(Provided data)

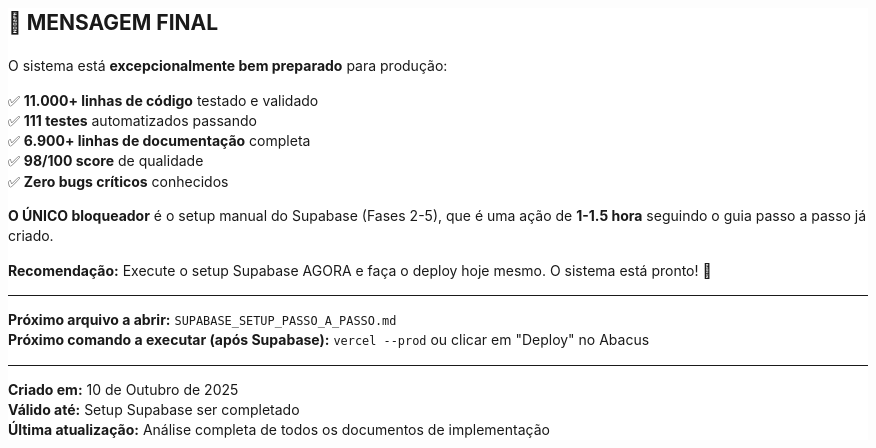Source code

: 
## 🎉 MENSAGEM FINAL

O sistema está **excepcionalmente bem preparado** para produção:

✅ **11.000+ linhas de código** testado e validado  
✅ **111 testes** automatizados passando  
✅ **6.900+ linhas de documentação** completa  
✅ **98/100 score** de qualidade  
✅ **Zero bugs críticos** conhecidos  

**O ÚNICO bloqueador** é o setup manual do Supabase (Fases 2-5), que é uma ação de **1-1.5 hora** seguindo o guia passo a passo já criado.

**Recomendação:** Execute o setup Supabase AGORA e faça o deploy hoje mesmo. O sistema está pronto! 🚀

---

**Próximo arquivo a abrir:** `SUPABASE_SETUP_PASSO_A_PASSO.md`  
**Próximo comando a executar (após Supabase):** `vercel --prod` ou clicar em "Deploy" no Abacus

---

**Criado em:** 10 de Outubro de 2025  
**Válido até:** Setup Supabase ser completado  
**Última atualização:** Análise completa de todos os documentos de implementação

(What is required)
In the listing above, the line with "testado e validado" starts the part to copy. Copy it through the last line exactly, with nothing else.

(Completed task)
✅ **11.000+ linhas de código** testado e validado  
✅ **111 testes** automatizados passando  
✅ **6.900+ linhas de documentação** completa  
✅ **98/100 score** de qualidade  
✅ **Zero bugs críticos** conhecidos  

**O ÚNICO bloqueador** é o setup manual do Supabase (Fases 2-5), que é uma ação de **1-1.5 hora** seguindo o guia passo a passo já criado.

**Recomendação:** Execute o setup Supabase AGORA e faça o deploy hoje mesmo. O sistema está pronto! 🚀

---

**Próximo arquivo a abrir:** `SUPABASE_SETUP_PASSO_A_PASSO.md`  
**Próximo comando a executar (após Supabase):** `vercel --prod` ou clicar em "Deploy" no Abacus

---

**Criado em:** 10 de Outubro de 2025  
**Válido até:** Setup Supabase ser completado  
**Última atualização:** Análise completa de todos os documentos de implementação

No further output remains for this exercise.